Forget the fountain of youth. If you’re seeking longevity, put on your running shoes instead.
Regular, vigorous running has been found to lower mortality and reduce disability – giving a whole new meaning to the phrase “Run for your life.”
It has long been known that there are health benefits to jogging – and any other type of physical activity.
But a recent study out of the Stanford University School of Medicine determined that older runners who had been jogging for more than 20 years were half as likely as their non-running peers to die early deaths. They also had fewer disabilities and more active, healthy years in which to enjoy life.
“If you had to pick one thing to make people healthier as they age, it would be aerobic exercise,” said James Fries, the study’s lead author, in a written statement.
From the results, it isn’t hard to understand why.
The runners, who were followed for 21 years by the researchers, were not only much less likely to die from cardiovascular-related causes they had lower rates of deaths from neurological disorders as well. The study, the researchers said, also supports previous research suggesting that regular exercise reduces the incidence of dementia and several types of cancer.

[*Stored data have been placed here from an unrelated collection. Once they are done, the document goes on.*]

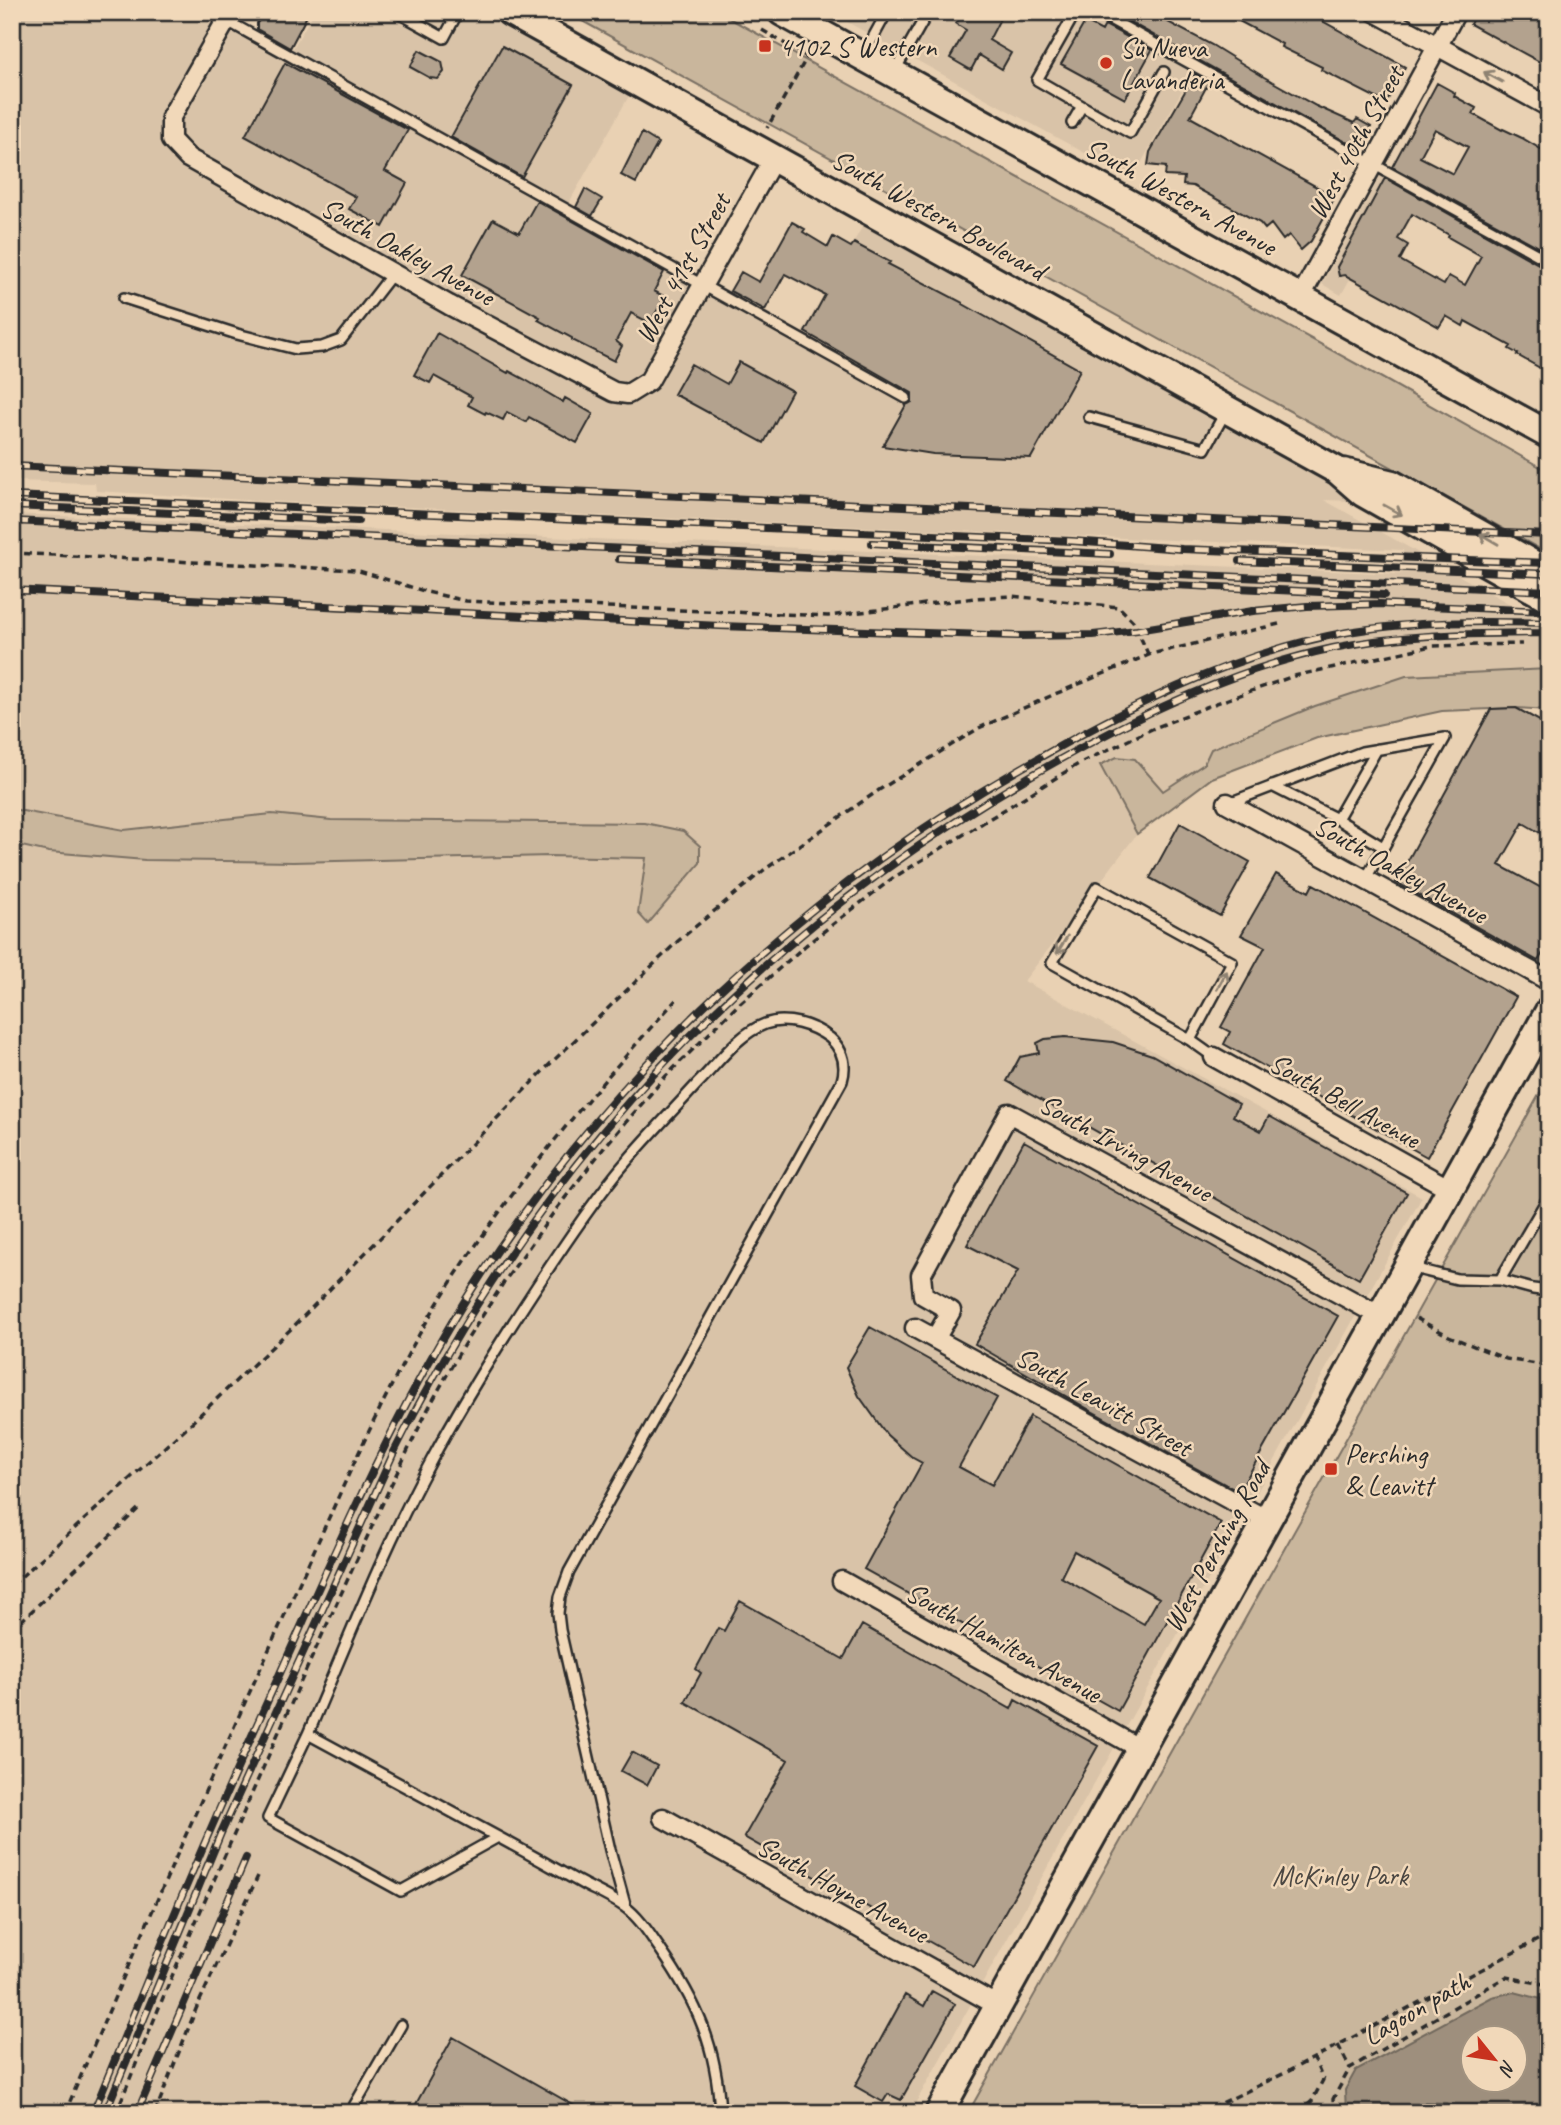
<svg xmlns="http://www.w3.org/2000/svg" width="1561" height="2125" viewBox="0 0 1561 2125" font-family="Caveat,sans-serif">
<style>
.built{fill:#d9c3a8}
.green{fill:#c9b69c;stroke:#7a7064;stroke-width:2;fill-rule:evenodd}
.water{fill:#9e8f7d;stroke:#70675c;stroke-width:2;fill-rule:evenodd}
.building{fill:#b3a28e;stroke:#2b2b2b;stroke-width:2;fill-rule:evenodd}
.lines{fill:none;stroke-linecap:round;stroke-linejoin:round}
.lane-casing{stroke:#2b2b2b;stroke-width:14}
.street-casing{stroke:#2b2b2b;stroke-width:23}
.secondary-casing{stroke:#2b2b2b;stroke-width:32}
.path{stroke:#2b2b2b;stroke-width:3.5;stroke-dasharray:7 5;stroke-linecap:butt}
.lane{stroke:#f1d8b9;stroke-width:9}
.street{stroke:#f1d8b9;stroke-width:18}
.secondary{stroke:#f1d8b9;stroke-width:26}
.rail-casing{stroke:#2b2b2b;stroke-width:8}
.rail{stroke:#f1d8b9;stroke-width:5;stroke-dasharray:16;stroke-linecap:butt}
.oneway{stroke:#8e8272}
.poi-dot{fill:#c8321e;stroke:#f1d8b9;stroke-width:2.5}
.labels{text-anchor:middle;stroke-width:5;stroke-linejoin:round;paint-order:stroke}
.poi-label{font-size:28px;fill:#2b2b2b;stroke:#f1d8b9;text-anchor:start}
.street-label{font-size:28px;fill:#2b2b2b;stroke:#f1d8b9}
.park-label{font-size:28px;fill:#4b4742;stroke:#f1d8b9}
</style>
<rect width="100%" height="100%" fill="#e9d1b3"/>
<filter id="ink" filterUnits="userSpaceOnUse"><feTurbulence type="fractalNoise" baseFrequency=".0143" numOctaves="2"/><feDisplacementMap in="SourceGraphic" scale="14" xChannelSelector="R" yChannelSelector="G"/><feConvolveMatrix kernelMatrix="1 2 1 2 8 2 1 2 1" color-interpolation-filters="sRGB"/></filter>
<g filter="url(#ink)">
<path class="built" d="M 12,12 L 211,12 L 289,55 L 314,12 L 484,12 L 630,94 L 566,208 L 799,338 L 865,222 L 1270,447 L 1316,474 L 1353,501 L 1324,500 L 1549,626 L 1549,710 L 1516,708 L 1442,711 L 1317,738 L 1212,778 L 1137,834 L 1024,981 L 1422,1197 L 910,2113 L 12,2113 L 12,514 L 1401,574 L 1403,550 L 262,501 L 96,491 L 95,483 L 12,481 Z
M 829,12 L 1097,12 L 1196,66 L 1132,179 Z
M 1384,170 L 1405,181 L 1341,295 L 1322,284 Z"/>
<path class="green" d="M 566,12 L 718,12 L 1373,373 L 1549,472 L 1549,554 Z
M 1549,669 L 1549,710 L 1516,708 L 1442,711 L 1317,738 L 1212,778 L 1137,834 L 1100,765 L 1117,757 L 1135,759 L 1163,791 L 1204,764 L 1211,749 L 1315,706 L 1406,676 Z
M 12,809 L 124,830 L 272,814 L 331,820 L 645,823 L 683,831 L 700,846 L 700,863 L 648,924 L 638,913 L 646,858 L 549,856 L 293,862 L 145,860 L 49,852 L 12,844 Z
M 1549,1077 L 1549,2113 L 968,2113 ZM 1474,2038 L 1516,2038 L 1516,2080 L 1474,2080 Z"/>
<path class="water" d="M 1514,1992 L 1549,2001 L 1549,2113 L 1460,2113 L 1446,2103 L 1425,2102 L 1418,2113 L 1346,2113 L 1345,2090 L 1356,2070 L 1492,1997 ZM 1474,2038 L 1516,2038 L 1516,2080 L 1474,2080 Z"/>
<path class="building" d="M 266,12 L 309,12 L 290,48 L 257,29 L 257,23 Z
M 963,12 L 992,12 L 1001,17 L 989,40 L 1011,53 L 1002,69 L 979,55 L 971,70 L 950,58 L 966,30 L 956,24 Z
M 1112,12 L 1149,12 L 1212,45 L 1264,77 L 1316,106 L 1354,123 L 1357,119 L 1371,127 L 1359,149 Z
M 1222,12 L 1306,12 L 1405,67 L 1386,103 L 1321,70 L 1322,67 L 1281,47 L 1282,44 Z
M 1476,12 L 1539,12 L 1549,18 L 1549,67 L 1470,24 Z
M 1085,22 L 1102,31 L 1105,25 L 1152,50 L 1125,99 L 1061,64 Z
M 502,46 L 573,85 L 522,177 L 451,137 Z
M 419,50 L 442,62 L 444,72 L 438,79 L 430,78 L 410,67 Z
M 285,63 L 408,130 L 385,171 L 407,183 L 383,227 L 349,209 L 356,197 L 245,136 Z
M 1195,74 L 1209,82 L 1190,117 L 1335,197 L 1311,241 L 1301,250 L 1289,235 L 1283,240 L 1271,224 L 1265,229 L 1260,223 L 1193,186 L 1183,185 L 1184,177 L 1165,176 L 1166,167 L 1148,165 L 1150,152 Z
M 1437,83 L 1455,93 L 1454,96 L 1476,108 L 1473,114 L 1502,130 L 1503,129 L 1522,138 L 1549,154 L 1549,207 L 1539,225 L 1549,230 L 1549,245 L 1546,251 L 1392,167 ZM 1435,129 L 1468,147 L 1453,174 L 1420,157 Z
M 642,133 L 658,143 L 636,183 L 621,175 Z
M 1385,178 L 1549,270 L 1549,373 L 1517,355 L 1518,354 L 1509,349 L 1511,346 L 1465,321 L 1463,326 L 1446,316 L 1439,327 L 1345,275 L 1339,276 L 1337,267 ZM 1412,214 L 1449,235 L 1448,237 L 1481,256 L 1465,285 L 1449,276 L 1444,285 L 1400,260 L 1408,245 L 1398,239 Z
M 585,189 L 602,199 L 592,216 L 576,207 Z
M 537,201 L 664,272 L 654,291 L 665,297 L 650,323 L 631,313 L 616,341 L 622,346 L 614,361 L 572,340 L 572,338 L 538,320 L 540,317 L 462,275 L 493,219 L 519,233 Z
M 792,222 L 805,229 L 803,232 L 828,247 L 833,237 L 851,247 L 854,243 L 890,262 L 888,264 L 963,303 L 963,304 L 1080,370 L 1031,458 L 933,454 L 883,446 L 906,405 L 912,402 L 912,393 L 805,332 L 825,295 L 785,274 L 765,310 L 730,291 L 741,272 L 759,282 Z
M 437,333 L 508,373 L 509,371 L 524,379 L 563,402 L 565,398 L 593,414 L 577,443 L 529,417 L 526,422 L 507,412 L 503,420 L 486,412 L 485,414 L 468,405 L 472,397 L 434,376 L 430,383 L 414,375 Z
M 739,362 L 792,391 L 764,443 L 674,394 L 691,364 L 727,384 Z
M 1516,708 L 1549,726 L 1549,838 L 1523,823 L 1499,865 L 1549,892 L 1549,943 L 1538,961 L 1396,882 L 1491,709 Z
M 1180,823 L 1250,862 L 1220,916 L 1150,878 Z
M 1276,874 L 1309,892 L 1313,884 L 1516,997 L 1427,1157 L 1224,1044 L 1230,1032 L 1221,1027 L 1265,947 L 1241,935 Z
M 1065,1037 L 1113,1042 L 1152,1055 L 1239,1104 L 1233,1116 L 1261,1131 L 1269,1116 L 1407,1193 L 1359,1279 L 1007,1081 L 1020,1057 L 1039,1053 L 1037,1043 L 1045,1039 Z
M 1024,1141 L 1338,1316 L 1239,1492 L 1093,1412 L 975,1344 L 1018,1271 L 967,1245 Z
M 870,1327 L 997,1398 L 959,1467 L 992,1485 L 1030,1416 L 1221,1523 L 1118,1711 L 864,1569 L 922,1463 L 913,1458 L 887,1435 L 859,1396 L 849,1374 L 846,1367 ZM 1074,1551 L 1159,1598 L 1144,1624 L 1061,1577 Z
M 740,1601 L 843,1659 L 862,1625 L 1011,1709 L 1015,1700 L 1098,1746 L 974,1967 L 744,1837 L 788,1760 L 685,1702 L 701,1673 L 696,1669 L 718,1628 L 724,1631 Z
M 632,1752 L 657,1766 L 647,1785 L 621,1771 Z
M 932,1991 L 955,2004 L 901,2100 L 888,2094 L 883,2102 L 855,2086 L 905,1995 L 924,2006 Z
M 453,2037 L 587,2113 L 411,2113 Z"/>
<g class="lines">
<defs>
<path id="lane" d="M 211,12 L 906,398
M 397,12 L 444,38 L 458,12
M 1097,12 L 1549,261
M 1070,22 L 1037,80 L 1082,106 L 1072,123
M 864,54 L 887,12
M 894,72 L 928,12
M 1082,106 L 1130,133 L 1164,72
M 124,298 L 237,334 L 296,349 L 322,347 L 341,340 L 393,273
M 1089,417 L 1205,449 L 1226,411
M 1272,786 L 1337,819 L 1383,847
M 1229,803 L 1362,752 L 1445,738 L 1365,880
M 1337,819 L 1377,749
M 1190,1040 L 1232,962 L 1097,887 L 1052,963 L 1190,1040 L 1214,1057
M 1409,1267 L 1457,1279 L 1500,1280 L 1549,1196
M 1500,1280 L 1533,1289 L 1549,1291
M 308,1734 C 347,1643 383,1550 430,1463 C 462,1402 499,1344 537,1286 C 562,1248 588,1209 616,1174 C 642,1142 671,1113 698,1083 C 718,1063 738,1034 765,1024 C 786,1016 813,1025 830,1038 C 843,1050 847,1064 842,1081 L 569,1572 L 560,1597 L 558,1613 L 560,1630 L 610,1850 L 626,1908
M 498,1837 L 401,1891 L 268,1818 L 308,1734 L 498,1837 C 526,1852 554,1868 583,1884 C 596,1891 612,1898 625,1907 C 639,1917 650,1935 660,1949 C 697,2002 717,2047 720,2113
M 350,2113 L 401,2025"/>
<path id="street" d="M 231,12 L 171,117 L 171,140 L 188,158 L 449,305 L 614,392 L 628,394 L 649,381 L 774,158
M 1375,12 L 1549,107
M 1300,298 L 1456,12
M 1227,803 L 1549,981
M 1214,1057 L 1450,1189
M 915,1328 L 1267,1520
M 935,1339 L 951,1311 L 923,1295 L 921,1275 L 1009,1113 L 1380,1316
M 842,1581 L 1140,1749
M 663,1818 L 998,2006"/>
<path id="secondary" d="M 510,12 L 1338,471 L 1363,493 L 1549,598
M 782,12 L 1549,435
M 1343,472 L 1392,484 L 1549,573
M 939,2113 L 1549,1011"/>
</defs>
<use href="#lane" class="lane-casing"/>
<use href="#street" class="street-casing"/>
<use href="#secondary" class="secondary-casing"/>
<path class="path" d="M 762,30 L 807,57 L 767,128
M 12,553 L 356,570 L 427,592 L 466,601 L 535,604 L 828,616 L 975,598 L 1012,596 L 1119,607 L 1133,621 L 1149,656
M 1416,1318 L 1449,1336 L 1506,1359 L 1549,1366
M 12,1585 L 188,1426 L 293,1327 L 549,1065 L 678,941 L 764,870 L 879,790 L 979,728 L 1055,694 L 1151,654 L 1279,624
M 12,1630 L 138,1509
M 1546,2039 L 1549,2039
M 1338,2045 L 1350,2068
M 65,2113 C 140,1937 217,1763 296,1590 C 346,1482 392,1369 459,1270 C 523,1174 598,1085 676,1000
M 116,2113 L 169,1983 L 302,1679 L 391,1485 L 428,1409 L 463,1346 L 504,1282 L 554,1212 L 607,1144 L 666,1076 L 739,1004 L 806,945 L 893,878 L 1080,763 L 1152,729 L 1211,705 L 1294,676 L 1431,646 L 1522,644
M 155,2113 L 196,2009 L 258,1876
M 1201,2113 L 1285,2073 L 1549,1934
M 1299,2113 L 1312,2101 L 1323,2080 L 1314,2059
M 1334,2113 L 1333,2099 L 1350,2068 L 1506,1977 L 1549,1985"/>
<use href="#lane" class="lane"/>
<use href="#street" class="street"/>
<use href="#secondary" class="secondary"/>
<defs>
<path id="rail" d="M 12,466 L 1549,535
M 12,496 L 1072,541 L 1182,549 L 1549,563
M 12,506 L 358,521
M 12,521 L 1549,591
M 872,543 L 1110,554
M 619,559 L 1384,595
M 1240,561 L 1549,574
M 12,590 L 720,626 L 1017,636 L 1093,635 L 1137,630 L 1253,611 L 1307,606 L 1380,604 L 1549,611
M 93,2113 C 126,2034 157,1954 191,1875 C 226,1792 263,1711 300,1629 C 353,1510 407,1390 478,1280 C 614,1070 801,894 1018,770 C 1120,711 1231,653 1348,632 C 1414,621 1482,621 1549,623
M 105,2113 L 221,1833 L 394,1452 C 543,1154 765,922 1057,761 C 1143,713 1235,669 1333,648 C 1404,633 1476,634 1549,633
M 137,2113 L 246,1858"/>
</defs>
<use href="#rail" class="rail-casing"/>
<use href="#rail" class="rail"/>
</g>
<defs><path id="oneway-shaft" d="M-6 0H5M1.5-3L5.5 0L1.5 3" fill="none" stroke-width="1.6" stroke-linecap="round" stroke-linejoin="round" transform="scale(1.75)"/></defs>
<g class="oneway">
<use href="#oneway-shaft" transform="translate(1493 77) rotate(-151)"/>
<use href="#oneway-shaft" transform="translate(1393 510) rotate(29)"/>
<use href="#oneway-shaft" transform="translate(1489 539) rotate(-150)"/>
<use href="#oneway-shaft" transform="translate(1062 945) rotate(121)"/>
<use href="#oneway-shaft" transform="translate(1222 980) rotate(-62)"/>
</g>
</g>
<g class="poi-dot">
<rect x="758" y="39" width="14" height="14" rx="3.5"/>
<circle cx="1106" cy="63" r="7"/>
<rect x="1324" y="1462" width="14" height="14" rx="3.5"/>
</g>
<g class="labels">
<g class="poi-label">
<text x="779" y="56">4102 S Western</text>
<text x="1120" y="57">Su Nueva<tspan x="1120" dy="32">Lavanderia</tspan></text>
<text x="1345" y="1463">Pershing<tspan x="1345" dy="32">&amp; Leavitt</tspan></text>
</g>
<g class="street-label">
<text transform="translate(1355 142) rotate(-61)" y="10">West 40th Street</text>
<text transform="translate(1181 196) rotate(29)" y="10">South Western Avenue</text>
<text transform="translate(939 214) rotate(29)" y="10">South Western Boulevard</text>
<text transform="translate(408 251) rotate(29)" y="10">South Oakley Avenue</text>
<text transform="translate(682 268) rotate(-61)" y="10">West 41st Street</text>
<text transform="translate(1401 869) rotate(29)" y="10">South Oakley Avenue</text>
<text transform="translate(1345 1100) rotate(29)" y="10">South Bell Avenue</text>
<text transform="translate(1126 1147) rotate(29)" y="10">South Irving Avenue</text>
<text transform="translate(1104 1401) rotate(29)" y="10">South Leavitt Street</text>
<text transform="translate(1216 1546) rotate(-61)" y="10">West Pershing Road</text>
<text transform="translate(1004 1642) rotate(29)" y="10">South Hamilton Avenue</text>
<text transform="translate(843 1889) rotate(29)" y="10">South Hoyne Avenue</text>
<text transform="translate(1416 2008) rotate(-30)" y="10">Lagoon path</text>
</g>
<g class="park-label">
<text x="1340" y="1885">McKinley Park</text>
</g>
</g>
<rect width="1561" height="2125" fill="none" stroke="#f1d8b9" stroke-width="42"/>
<rect x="21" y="21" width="1519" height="2083" fill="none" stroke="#2b2b2b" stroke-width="2.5" filter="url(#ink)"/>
<g transform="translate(1494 2059) rotate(120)"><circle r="33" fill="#f1d8b9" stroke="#a29380" stroke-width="2"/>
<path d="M0-5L12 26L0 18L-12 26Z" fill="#c8321e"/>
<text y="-10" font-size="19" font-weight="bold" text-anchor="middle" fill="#2b2b2b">N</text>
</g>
</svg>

“Our findings of decreased disability in addition to prolonged survival among middle-aged and older adults participating in routine physical activities further support recommendations to encourage moderate to vigorous physical activity at all ages,” the study determined.
When the research began in 1984, however, the scientific community didn’t necessarily embrace vigorous exercise. Jogging was still a relatively new fad, and some wondered whether all that pounding on the pavement would harm runners – especially seniors – more than it would help them.
‘’Does running benefit you? Nobody really has a clear answer,’’ one physician told the New York Times that year after James Fixx, one of the fathers of the running movement, died while jogging at the age of 52.
The Stanford team set off to find out. But unlike many other scientists, they didn’t believe that running would cause more injuries and disability. If anything, they conjectured, it might shorten the period of time at the end of life when many seniors have difficulty carrying out daily tasks on their own. They enrolled 538 runners – average age, 59 – from a nationwide running club to prove their point.
Their study has borne their hypothesis out. The runners, who ran an average of four hours a week when the study began, now manage about 76 minutes of running per week. Despite the reduced amount of running, they continue to reap the rewards. The runners delayed any signs of disability for 16 years, on average, compared to their inactive counterparts. And, equally important, a companion study published in the August issue of the American Journal of Preventive Medicine, found no higher rates of osteoarthritis in runners.
Running isn’t for everyone, however. Medical and physical limitations need to be considered. And what is true on average regarding injuries may not apply to any one individual . I’ve always said that the best exercise program is the one you stick with and do regularly. For some, that may be running. For others, it may be swimming, walking, dancing, or tennis. Any regular exercise, in fact, can help prevent more than a dozen of the health conditions on the Navigenics genetic risk assessment panel.